Short exercise: Repeat the stretch of the IPTV video traffic text from "IPTV/IP Video Traffice" through "of the device.", substituting "storage buffers" for "memory buffers".

Extracted text:
= = = = = = =

Download PDF
IP Video traffic has different behavior than that of voice and data. Underestimating the impact of IPTV Video flows on a network can lead to network architectures with built-in systemic limitations that can lead to transient loss events that can plague IPTV systems.
Summary
Service providers that deploy IPTV services, fundamentally rely on their IP networks to transport live IP Video without loss. Without this basic underlining capability there is no IPTV system. IPTV systems with significant transient loss suffer not just from poor quality with the customer base but significant operational issues in both frustration and cost. With everything riding on this fundamental responsibility it may be surprising to learn that many IP networks and IP network components that are being used for IPTV transport have never been tested with live video flows. Some may respond with, so what, these routers and systems have been tested with line rate data generators and have been working in large networks without issue in the past. Isn’t video just high bandwidth data and at worst like higher speed voice traffic?
Why is IPTV/IP Video different?
Live video that is packetized to be transported over an IP network creates a traffic flow with different behaviors and requirements compared to data and voice traffic. It may also be surprising to learn that in many cases IP Video traffic can cause switched IP devices to experience loss at well under line rate conditions. The assumptions for QoS that have evolved under IP data transport and to a lesser extent very low bitrate voice flows do not necessarily translate for the higher bitrate IPTV/IP Video flows. Underestimating the complexity of how network queues handle these new traffic patterns can lead to network designs that build-in systemic limitations that can lead to transient loss events that can plague IPTV/IP Video systems.
Understanding the nature of IP Video is critical to understanding the limits and operations of a well-architected IPTV/IP Video network. This paper will discuss the basic nature of IP Video traffic flows, the issues that these patterns of traffic flows can cause in a switched IP device, measurements that can be used to understand how well a router is performing when carrying IPTV/ IP Video loads and finally a test methodology that can be used to verify and validate switch IP devices and tune their QoS settings.
IPTV/IP Video Traffice and the Queue
An IP network, at its basic core, is a series of packet queues (memory buffers) that ebb and fill to accommodate routing and aggregation of information packets as they are moved from point A to point B.
Figure 1. Simple Queues and Networks
These queues are basically memory buffers that hold packets for a small amount of time while the path out of the router or switch is freed or cleared. Quality of Service (QoS) is the policies that dictate which packets are pulled from the queue and sent out of the device.
QoS is also responsible for the policing of which packets are deemed worthy enough to enter into the queue and if the queue is full, which packets get discarded.
Queues being just memory are finite resources and can easily fill under the right conditions. When a queue is full more sophisticated logic is used to prioritize which packets to kick out of the queue and which packets to let into the queue, this is also done by the QoS policies.

= = = = = = =

Dataset extract:
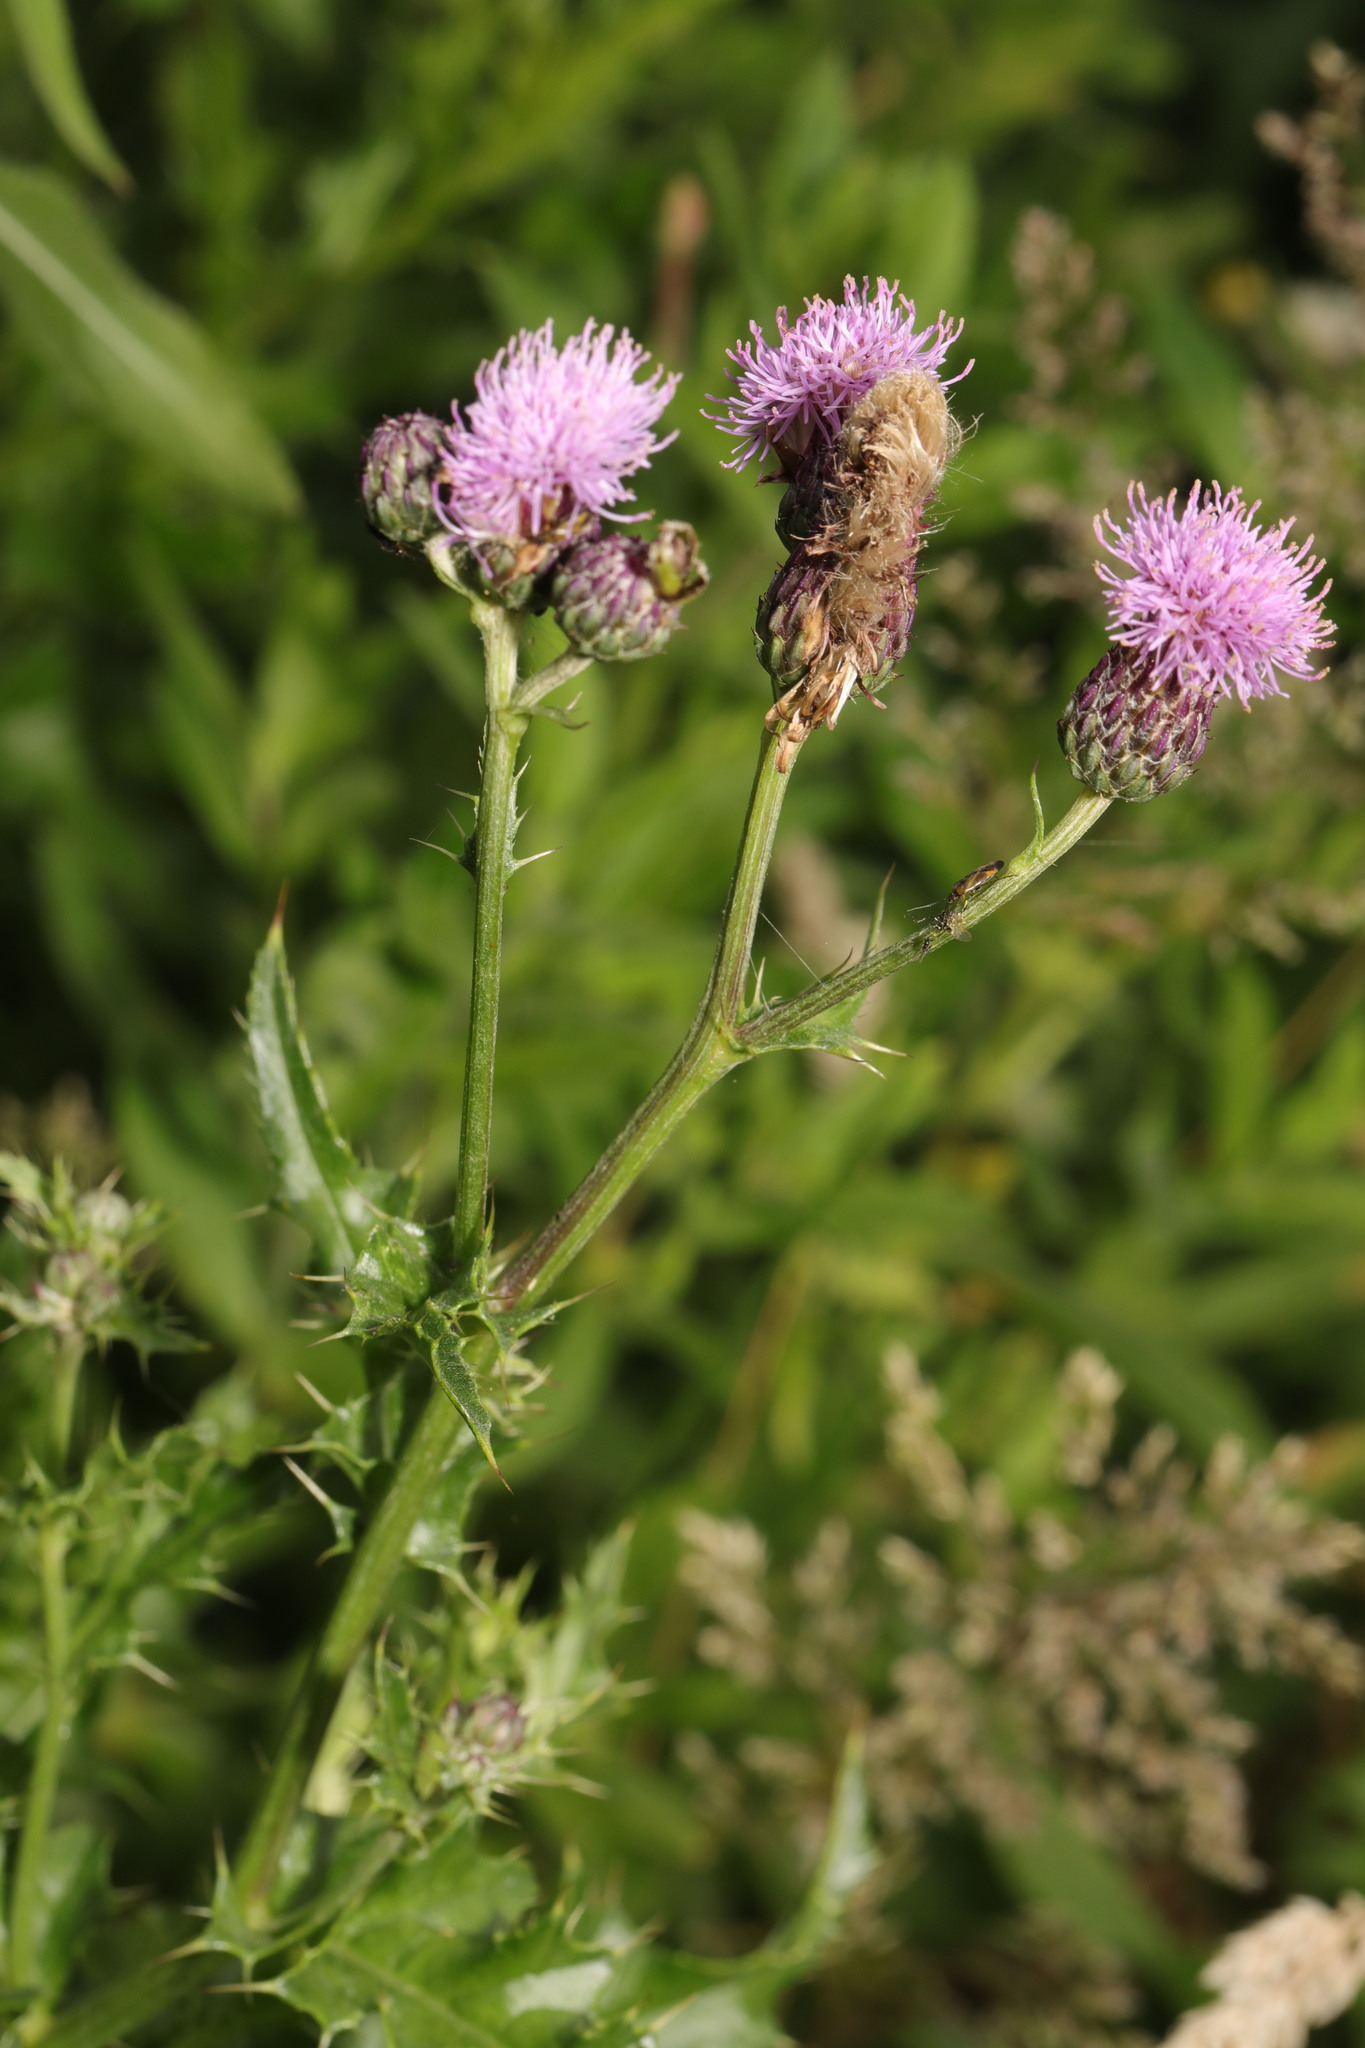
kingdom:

= = = = = = =

Exercise output:
IPTV/IP Video Traffice and the Queue
An IP network, at its basic core, is a series of packet queues (storage buffers) that ebb and fill to accommodate routing and aggregation of information packets as they are moved from point A to point B.
Figure 1. Simple Queues and Networks
These queues are basically storage buffers that hold packets for a small amount of time while the path out of the router or switch is freed or cleared. Quality of Service (QoS) is the policies that dictate which packets are pulled from the queue and sent out of the device.